Warmed my heart to see Terminal Velocity. So many school day afternoons spent playing that one.
the pentium 3 fsb is 66mhz insted 100mhz!
She's a beaut!
Reminds me of my childhood. I Inherited a similar machine at about 5 years old in '98, I'm pretty certain at some point in life I also had that Dell monitor.
Thanks for the Nostalgia
Now those are graphics "card's".
Now we have graphics "brick's".
ohhhh my childhood, crazy how far we've come
I've never heard of a P3 with 366MHz. Must at least be a 450MHz-Version with wrong FSB/Multi.
Only the P2 had an 366MHz-Version.
EDIT: At 7:00 you can clearly see it's a 550MHz-Version with 100MHz FSB. So you clearly running it with the wrong FSB (66 instead of 100 MHz)
Correct, i think that PIII series had started from 450Mhz. And there was certainly no PIII with 66Mhz FSB.
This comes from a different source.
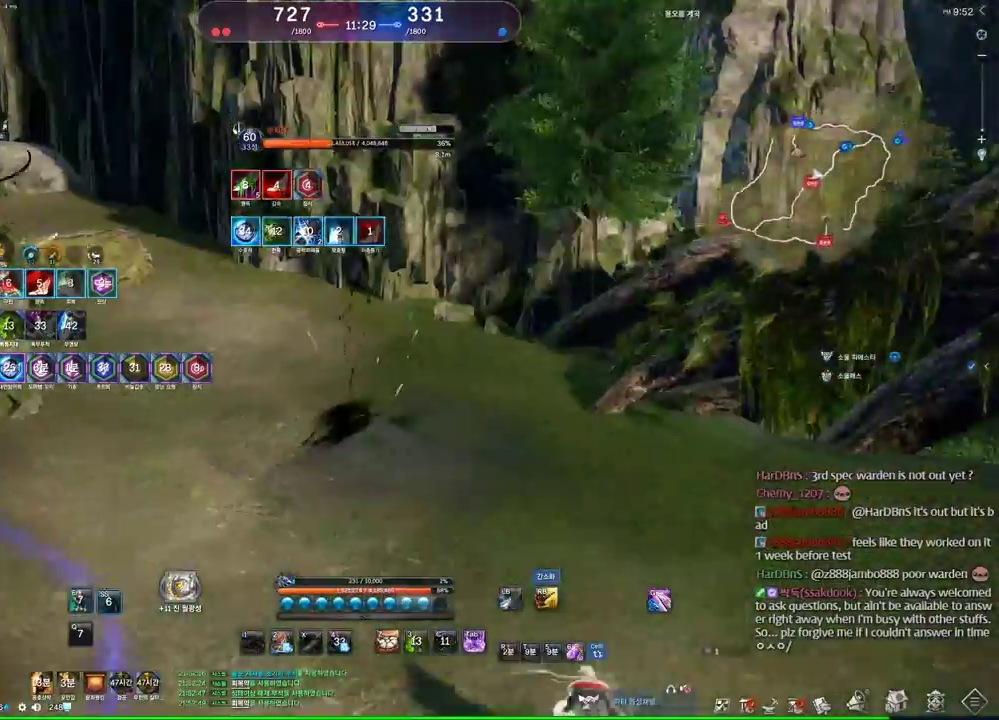
{"keys": ["a", "tab"], "mouse": [], "events": [[400, "tab", "down"]]}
One Must Fall 2097, Heretic / Hexen / sequels, Unreal Tournament... so many great ones I could list them all day but this comments thread will have them all I am sure. Great video!
Well there goes the price on old computer parts again. Lol
Now THIS! This is what I'm talkin' about! I've still got my very first system I ever built, (socket A AMD Athlon Xp 2500+), this has inspired me to resurrect it!! Thank you :)
This brings back so many memories! Thank you for this video!!!
Heck yeah, the golden time for building a PC!
I use to have a computer with that case. The minute I saw it, I started to remember stuff I haven't thought about in 15 years. Loved the video man.
The real fun starts with building 286/386/486 systems. There was no Plug&Play back then and everything had to be configured with jumpers. No color coding of anything either.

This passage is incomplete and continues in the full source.